Non sarà chiusa la pista ciclopedonale nel tratto inizialmente previsto durante le celebrazioni della Pasqua ebraica. È questo l’esito del confronto avviato nella serata di ieri tra il sindaco Alessandro Mager e il prefetto Antonio Giaccari, con l’obiettivo di individuare soluzioni più equilibrate per il territorio. Nel corso dell’incontro, che ha coinvolto anche Questura e Comando di Polizia locale, è emersa la necessità di bilanciare le esigenze di sicurezza pubblica con la fruibilità delle infrastrutture strategiche, in particolare la ciclabile, molto utilizzata da residenti e turisti.
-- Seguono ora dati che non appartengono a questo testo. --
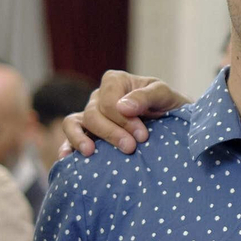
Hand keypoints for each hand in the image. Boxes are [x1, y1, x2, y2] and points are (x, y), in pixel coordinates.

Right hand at [60, 70, 188, 156]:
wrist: (173, 125)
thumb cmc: (168, 107)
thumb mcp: (164, 96)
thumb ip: (146, 97)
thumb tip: (123, 107)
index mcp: (116, 82)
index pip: (108, 100)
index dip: (122, 119)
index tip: (142, 135)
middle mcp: (99, 97)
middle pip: (93, 114)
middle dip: (111, 132)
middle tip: (131, 148)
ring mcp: (90, 115)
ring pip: (74, 123)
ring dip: (81, 139)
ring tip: (90, 152)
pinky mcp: (88, 134)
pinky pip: (70, 137)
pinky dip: (66, 146)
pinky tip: (68, 158)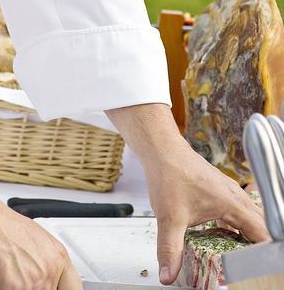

Alla luce delle valutazioni condivise, le istituzioni hanno deciso di non procedere alla chiusura della pista, ritenendo la misura “eccessivamente impattante per la comunità locale e per le attività del territorio”, soprattutto in un periodo di forte afflusso turistico come quello pasquale. Resta comunque alta l’attenzione sul fronte sicurezza: saranno infatti adottate tutte le misure necessarie, in stretto coordinamento con le Forze dell’Ordine e gli enti competenti, per garantire lo svolgimento delle celebrazioni in condizioni di piena sicurezza.
L’Amministrazione comunale ha espresso ringraziamento al Prefetto, al Questore e a tutti i soggetti coinvolti, sottolineando come “il dialogo istituzionale rappresenti uno strumento fondamentale per una gestione condivisa ed efficace delle esigenze del territorio”.